During the Bosnian War, from 1992 to 1995, 2.2 million people became refugees or were internally displaced. Over half of those were ethnic Bosniaks, fleeing the fighting and the ethnic cleansing campaign conducted by Bosnian Serb forces. According to various estimates, over 700,000 people sought refuge in countries outside of Yugoslavia, making it the largest exodus in Europe since World War II.
What these staggering numbers don’t reveal, however, are the true lived experiences of the refugees who were upturned by war and fighting and had to flee their homes to escape the violence. A new exhibition in Vienna, which opened on September 14 in the Central Library on the Gürtel, seeks to uncover precisely the personal stories of trauma, loss, and survival of the people who fled the Bosnian War to come to Austrian capital.
With some 100,000 refugees admitted into the country during the war, and around 85,000 of them Bosniaks, Austria was one of the hotspots of the refugee crisis caused by the Yugoslav civil wars. Two-thirds stayed in Austria permanently and many settled in Vienna.
But according to the curators of the exhibition, Vida Bakondy and Amila Širbegović, the experiences and the stories of these refugees are underrepresented in the history of Vienna and Austria.
“They have become too much valued colleagues at work, but hardly anyone is interested in their lives before fleeing and after arriving in Vienna,” they say.
Now, 25 years after the end of the war, the exhibition, titled After the Escape (Nach der Flucht) traced the biographies of fourteen Viennese originally from Bosnia through personal items and memorabilia.
“The objects shown build a bridge between their lives before their escape and afterwards. They convey insights into individual experiences of war, flight and new beginnings,” say the exhibition’s organisers.
As they point out, war and fighting can take everything away from people. For those who had to flee, once they are declared refugees, only memories of their past lives and multi-layered identities remain.

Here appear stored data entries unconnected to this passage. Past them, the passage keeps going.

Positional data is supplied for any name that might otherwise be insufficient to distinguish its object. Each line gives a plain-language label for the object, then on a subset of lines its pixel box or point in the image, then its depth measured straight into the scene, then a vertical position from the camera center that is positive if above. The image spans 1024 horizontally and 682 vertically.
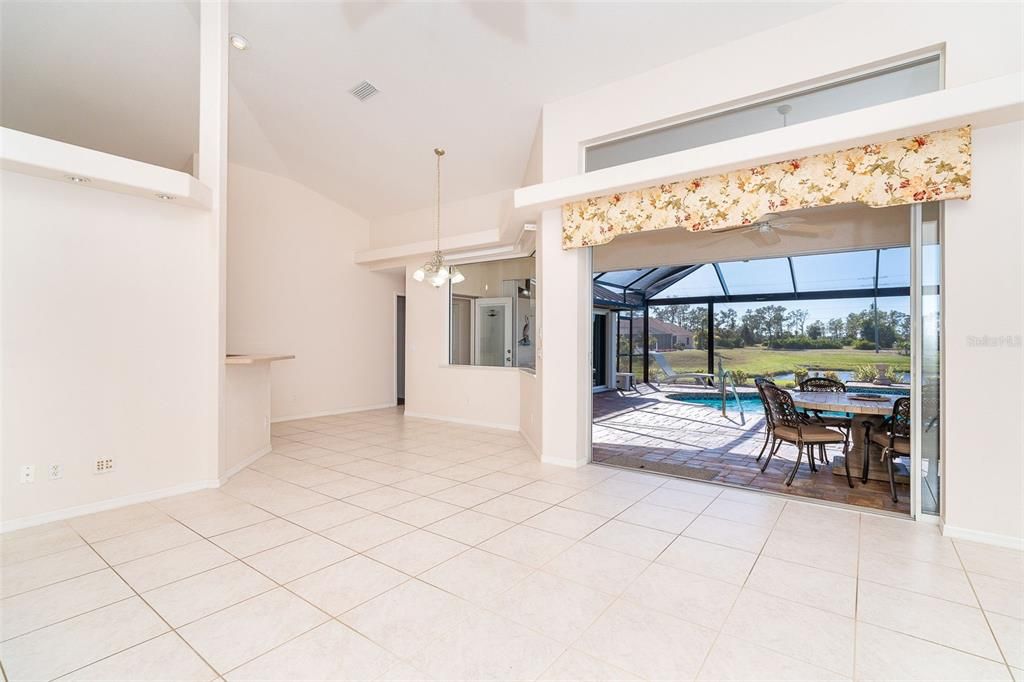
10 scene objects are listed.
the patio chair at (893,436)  3.41 -0.76
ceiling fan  4.95 +1.35
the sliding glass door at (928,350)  2.85 -0.04
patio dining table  3.82 -0.58
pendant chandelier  5.50 +0.88
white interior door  6.51 +0.16
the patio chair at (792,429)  3.94 -0.78
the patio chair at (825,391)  4.58 -0.55
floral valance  2.67 +1.07
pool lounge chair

Through the personal stories and objects, the exhibit charts and tries to make sense of these losses that come with being a refugee — loved ones, home, belongings and memory, personal property, social status, civic rights.
The stories also stand for survival and the right to remember.
Testament to the survival and integration of the Bosnian War refugees in Austria is Alma Zadić, a Green party politician who became the country’s justice minister in January this year. In addition to being the first justice minister with an immigrant background, she is also the youngest ever.
“I wanted to show that diversity and cohesion make us strong. When I fled to Austria as a ten year old girl with my family because of the war in Bosnia and Herzegovina, we were accepted. Now I’m in politics to give society back what I got – opportunities!,” she says.
The After the Escape exhibit runs until November 14, and is organised by the Initiative Minderheiten, an organisation promoting the coexistence of minorities in Austria.